* **Document text**
+ + + + + + +
To paraphrase the old saw about the weather, everybody talks about the National Aboriginal and Torres Strait Islander Art Awards, but nobody does anything about it. OK, that’s harsh. MAGNT has been under disturbing pressure for years now (and not just in relation to the NATSIAA). The Art Awards themselves have changed, for reasons that remain unclear, with fewer works selected for judging and display of late. Competition, first from the Xstrata Prize and lately and more significantly from the richer Western Australia Indigenous Art Award has intruded on the space once solely occupied by the NATSIAA.
The latter, which at its last showing two years ago in 2011 on the same weekend that the NATSIAA opened, drew many visitors and a few representatives from art centres away from Darwin, seemed at the time to pose an existential threat to the venerable institution. And for years now, complaints that the NATSIAA has drifted away from its roots as a celebration of and for the artists and morphed into a mega-commercial celebration of the industry, a whitefella event rather than a blackfella party, have circulated in the media almost non-stop. Indeed, that charge is what led to the instigation of the other competing Aboriginal art event in Darwin’s August calendar, the Darwin Aboriginal Art Fair, where the focus shifted back to the art centres, even as the commercial side of things flourished. And the success of the DAAF spawned the Cairns Indigenous Art Fair, drawing away a significant participation by Queensland artists and art centres.
+ + + + + + +
* **Records provided**
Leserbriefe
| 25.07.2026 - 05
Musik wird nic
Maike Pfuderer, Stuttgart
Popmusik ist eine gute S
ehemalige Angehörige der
+ + + + + + +
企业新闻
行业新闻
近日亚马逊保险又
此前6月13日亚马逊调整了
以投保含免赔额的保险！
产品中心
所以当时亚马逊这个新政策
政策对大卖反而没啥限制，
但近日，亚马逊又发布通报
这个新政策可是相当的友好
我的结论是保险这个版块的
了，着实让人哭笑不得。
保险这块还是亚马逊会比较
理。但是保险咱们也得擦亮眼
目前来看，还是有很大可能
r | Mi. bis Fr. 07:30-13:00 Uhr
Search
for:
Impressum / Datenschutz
+ + + + + + +
* **Questions**
**1)** Answer these questions from the commentary on the Aboriginal art awards, one answer per line, marked to match:
(a) Which award is described as richer than the Xstrata Prize?
(b) In what year did that award last take place?
(c) What event did the success of the Darwin Aboriginal Art Fair spawn?
**2)** List every art award, prize, or fair named in the commentary on the Aboriginal art awards.
**3)** Proceed with the commentary on the Aboriginal art awards, picking up after its final sentence.

* **Answers for the exercise**
**1)**
(a) The Western Australia Indigenous Art Award
(b) 2011
(c) The Cairns Indigenous Art Fair

**2)**
- National Aboriginal and Torres Strait Islander Art Awards (NATSIAA)
- Xstrata Prize
- Western Australia Indigenous Art Award
- Darwin Aboriginal Art Fair (DAAF)
- Cairns Indigenous Art Fair

**3)**
And now there’s yet another instance of competition, if not critique. So why am I so excited about the Salon des Refusés, organized for the first time in 2013 by Paul Johnstone (of the Paul Johnstone Gallery, formerly CCAE) and Matt Ward (from Outstation Gallery)? Why should the appearance of another selling exhibition, consisting of 40 works that didn’t make the cut for the NATSIAA this year, make my heart glad?
In part, I have to admit, it is the identification of this show with the famous Parisian exhibitions whose inspiration Johnstone and Ward have drawn upon, the counter-Salons that brought the Impressionists to the fore in the latter half of the nineteenth century. In part it is my enthusiasm and respect for the work of Johnstone and Ward themselves, who, especially since Dallas Gold decamped and moved Raft Artspace to Alice Springs, have been the most exciting gallerists in Darwin keeping the flame of Aboriginal art alive in the northern capital. And in part because I believe that their selection of works for this debut exhibition has restored a vigor to the annual celebrations that has been lacking in recent years.
In 2011 I summed up my dissatisfaction with the Art Award that year by noting that the NATSIAA, for me, had been the opportunity to connect with a broad range of work, to discover new artists and new styles, to learn what was happening beyond the margins of the mainstream galleries. And the works chosen for the NATSIAA that year, and in other recent years, seemed more intent on accumulating the (admittedly) best selection of the flavor of the month than on peering into the corners of art production and exposing the hidden, offbeat delights that brought vitality to the panorama of Indigenous art making.
I’m not sure that the 2013 Salon des Refusés takes us all the way back to that spirit of innovation and exploration. But it does represent, in its selection, an important step in the right direction, while maintaining an entirely appropriate focus on spectacular works of art.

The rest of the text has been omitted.